Ernesto creyó llegado el momento de intervenir. Pero lo pensó mejor y decidió esperar un rato a que tuvieran la fruta recogida y cargada. Se iba a ahorrar una buena mano de obra. Cuanto más masa hubiera dentro de la furgoneta, más relucientes serían las manos que habían invadido lo ajeno. Los chicos trabajaban como adultos bien pagados.
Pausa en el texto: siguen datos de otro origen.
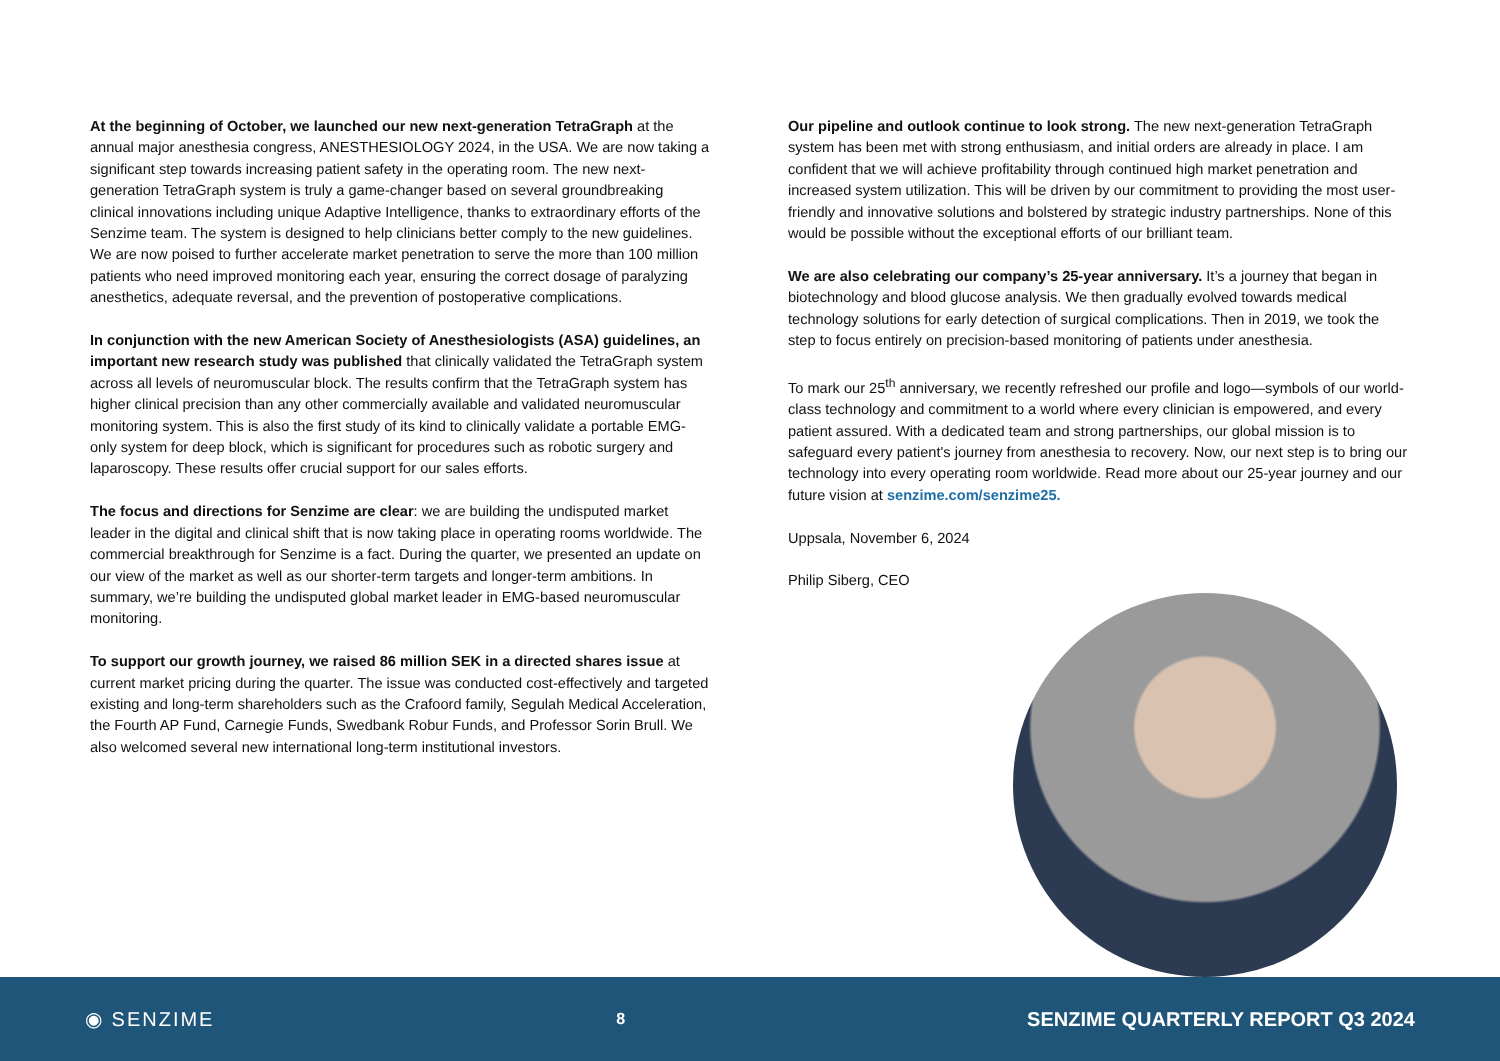At the beginning of October, we launched our new next-generation TetraGraph at the annual major anesthesia congress, ANESTHESIOLOGY 2024, in the USA. We are now taking a significant step towards increasing patient safety in the operating room. The new next-generation TetraGraph system is truly a game-changer based on several groundbreaking clinical innovations including unique Adaptive Intelligence, thanks to extraordinary efforts of the Senzime team. The system is designed to help clinicians better comply to the new guidelines. We are now poised to further accelerate market penetration to serve the more than 100 million patients who need improved monitoring each year, ensuring the correct dosage of paralyzing anesthetics, adequate reversal, and the prevention of postoperative complications.
In conjunction with the new American Society of Anesthesiologists (ASA) guidelines, an important new research study was published that clinically validated the TetraGraph system across all levels of neuromuscular block. The results confirm that the TetraGraph system has higher clinical precision than any other commercially available and validated neuromuscular monitoring system. This is also the first study of its kind to clinically validate a portable EMG-only system for deep block, which is significant for procedures such as robotic surgery and laparoscopy. These results offer crucial support for our sales efforts.
The focus and directions for Senzime are clear: we are building the undisputed market leader in the digital and clinical shift that is now taking place in operating rooms worldwide. The commercial breakthrough for Senzime is a fact. During the quarter, we presented an update on our view of the market as well as our shorter-term targets and longer-term ambitions. In summary, we’re building the undisputed global market leader in EMG-based neuromuscular monitoring.
To support our growth journey, we raised 86 million SEK in a directed shares issue at current market pricing during the quarter. The issue was conducted cost-effectively and targeted existing and long-term shareholders such as the Crafoord family, Segulah Medical Acceleration, the Fourth AP Fund, Carnegie Funds, Swedbank Robur Funds, and Professor Sorin Brull. We also welcomed several new international long-term institutional investors.
Our pipeline and outlook continue to look strong. The new next-generation TetraGraph system has been met with strong enthusiasm, and initial orders are already in place. I am confident that we will achieve profitability through continued high market penetration and increased system utilization. This will be driven by our commitment to providing the most user-friendly and innovative solutions and bolstered by strategic industry partnerships. None of this would be possible without the exceptional efforts of our brilliant team.
We are also celebrating our company’s 25-year anniversary. It’s a journey that began in biotechnology and blood glucose analysis. We then gradually evolved towards medical technology solutions for early detection of surgical complications. Then in 2019, we took the step to focus entirely on precision-based monitoring of patients under anesthesia.
To mark our 25<sup>th</sup> anniversary, we recently refreshed our profile and logo—symbols of our world-class technology and commitment to a world where every clinician is empowered, and every patient assured. With a dedicated team and strong partnerships, our global mission is to safeguard every patient's journey from anesthesia to recovery. Now, our next step is to bring our technology into every operating room worldwide. Read more about our 25-year journey and our future vision at senzime.com/senzime25.
Uppsala, November 6, 2024
Philip Siberg, CEO
◉ SENZIME 8 SENZIME QUARTERLY REPORT Q3 2024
Seguramente el patrón les daría luego cuatro perras y los dejaría por ahí, si no eran de su familia. Se iba a enterar. Mientras ellos llenaban las cajas y las trasladaban al vehículo, él se limitaba a colocarlas ordenadamente dentro. De vez en cuando salía al exterior y husmeaba el aire, por si percibía algún peligro. Cuando ya estaba prácticamente toda la fruta recogida, Ernesto sacó el silbato, se alejó un poco del observatorio para no ser detectado y lo hizo sonar.
El ladrón debió quedarse pasmado cuando al cabo de medio minuto oyó el ruido del todo terreno y segundos después vio llegar a la patrulla. Ernesto, según lo convenido, permaneció oculto para no delatarse y evitar futuras represalias. Los ladrones quedaron recluidos en el cuartel y la furgoneta fue requisada. El contenido fue a parar a uno de los almacenes mayoristas que canalizaban la producción frutera.
Durmió bien aquella noche Ernesto. Cuando se levantó a la mañana siguiente y salió al balcón a leer el aire de la mañana, observó sin demasiada sorpresa que la mancha en la palma de su mano derecha había desaparecido.